Last year Medicare did a "pre-edit audit" on all chiropractic claims. In the audit, all notes were requested for any chiropractic visits, 98940, 98941, 98942. As a result of that audit Medicare determined that the 98941 code was mis-used over 85% of the time. So, now they are requesting medical documentation on all 98941's and some 98940's. There are many dc's that do the entire spine every time a patient comes in. Under Medicare guidelines, they only pay for manipulation of the spine if it is due to an acute situation. They consider any thing else maintenance which is not covered. Even if the dr feels that the patient needs it and it helps the pt, etc etc, it is not a covered Medicare expense. (Please don't take my answer the wrong way, I believe that many Medicare patients are kept active and functioning due to chiropractic treatments.)

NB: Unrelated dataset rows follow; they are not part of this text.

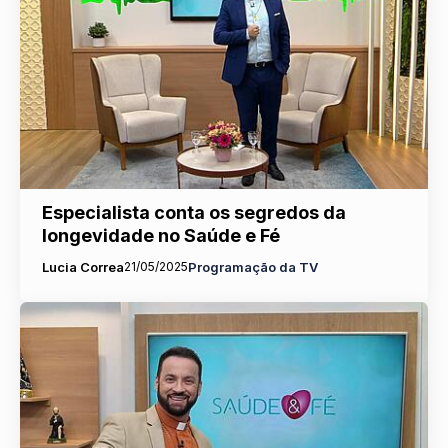
Especialista conta os segredos da
longevidade no Saúde e Fé
Lucia Correa
21/05/2025
Programação da TV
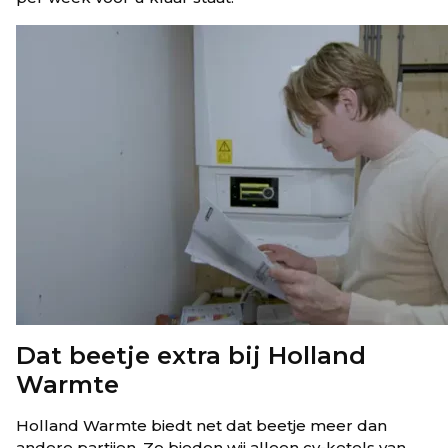
Dat beetje extra bij Holland
Warmte
Holland Warmte biedt net dat beetje meer dan
andere partijen. Zo bieden wij alleen cv-ketels van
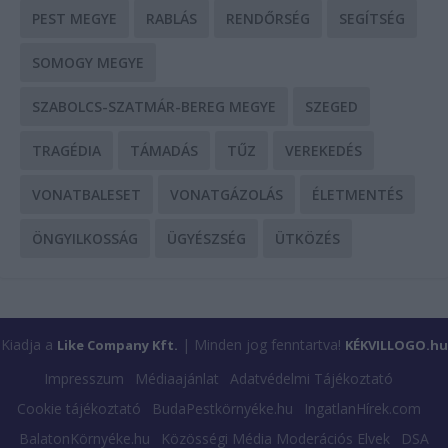
PEST MEGYE
RABLÁS
RENDŐRSÉG
SEGÍTSÉG
SOMOGY MEGYE
SZABOLCS-SZATMÁR-BEREG MEGYE
SZEGED
TRAGÉDIA
TÁMADÁS
TŰZ
VEREKEDÉS
VONATBALESET
VONATGÁZOLÁS
ÉLETMENTÉS
ÖNGYILKOSSÁG
ÜGYÉSZSÉG
ÜTKÖZÉS
Kiadja a
| Minden jog fenntartva!
Like Company Kft.
KÉKVILLOGO.hu
Impresszum
Médiaajánlat
Adatvédelmi Tájékoztató
Cookie tájékoztató
BudaPestkörnyéke.hu
IngatlanHírek.com
BalatonKörnyéke.hu
Közösségi Média Moderációs Elvek
DSA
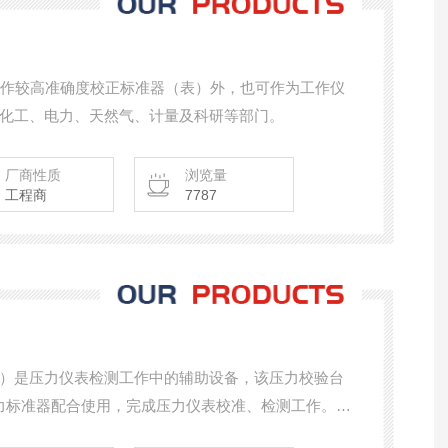
除可作较高准确度校正标准器（表）外，也可作为工作仪
化工、电力、天然气、计量及科研等部门。
厂商性质
浏览量
工程商
7787
）是压力仪表检测工作中的辅助设备，该压力校验台
，与压力标准器配合使用，完成压力仪表校准、检测工作。校
发生部件，辅以设计精巧的微调、快速接口、稳压阀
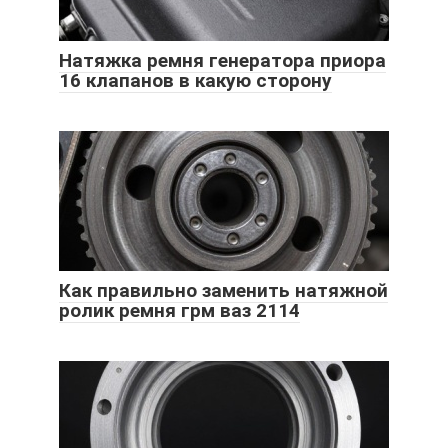
Натяжка ремня генератора приора
16 клапанов в какую сторону
Как правильно заменить натяжной
ролик ремня грм ваз 2114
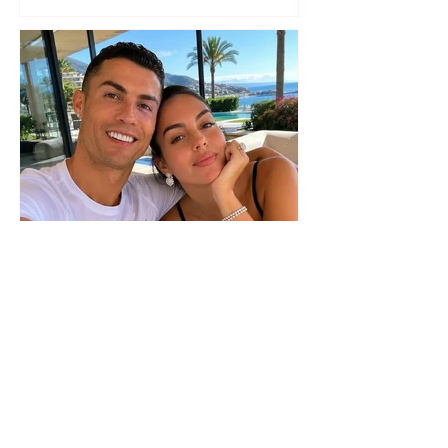
Zbulohet data e dasmës së
Cristiano Ronaldos dhe
Georginës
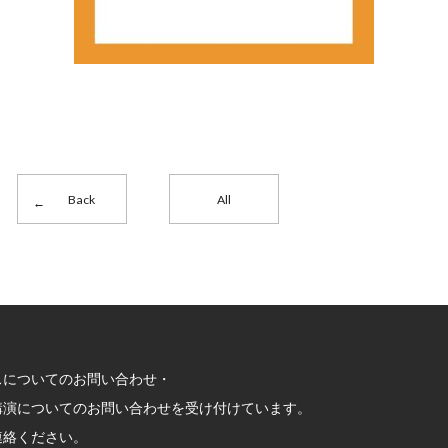
Back
All
スについてのお問い合わせ・
講演についてのお問い合わせを受け付けています。
連絡ください。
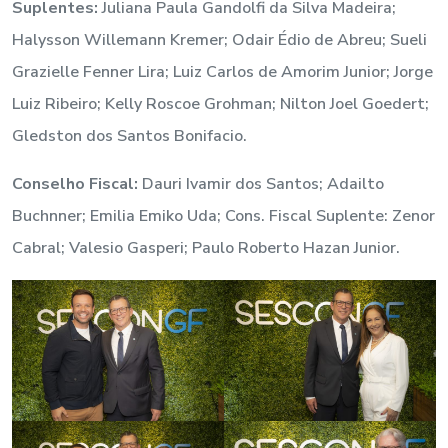
Suplentes:
Juliana Paula Gandolfi da Silva Madeira;
Halysson Willemann Kremer; Odair Édio de Abreu; Sueli
Grazielle Fenner Lira; Luiz Carlos de Amorim Junior; Jorge
Luiz Ribeiro; Kelly Roscoe Grohman; Nilton Joel Goedert;
Gledston dos Santos Bonifacio.
Conselho Fiscal:
Dauri Ivamir dos Santos; Adailto
Buchnner; Emilia Emiko Uda; Cons. Fiscal Suplente: Zenor
Cabral; Valesio Gasperi; Paulo Roberto Hazan Junior.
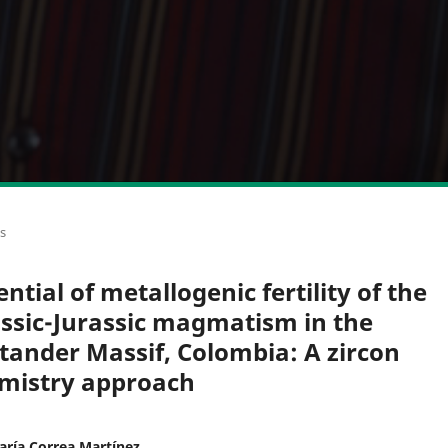
os
ntial of metallogenic fertility of the
assic-Jurassic magmatism in the
tander Massif, Colombia: A zircon
mistry approach
ría Correa Martínez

I cannot tell you specifically what needs to be included in the patient's notes but I can say that generally they are looking in the notes to see how many regions are documented as being treated AND if that documentation shows an acute situation. They are looking to see if the documentation indicates that it was maintenance treatment or acute flare up, etc. And the info that DMK gave is also true, dx's must be valid and AT modifier to indicate acute.
What I have often seen is a DC using a 98941 (3-4 regions) but only indicating 1-2 regions in their dx's. For example, 98941 w/dx's 739.3 & 722.52. Only one region indicated in dx's but 3-4 treated??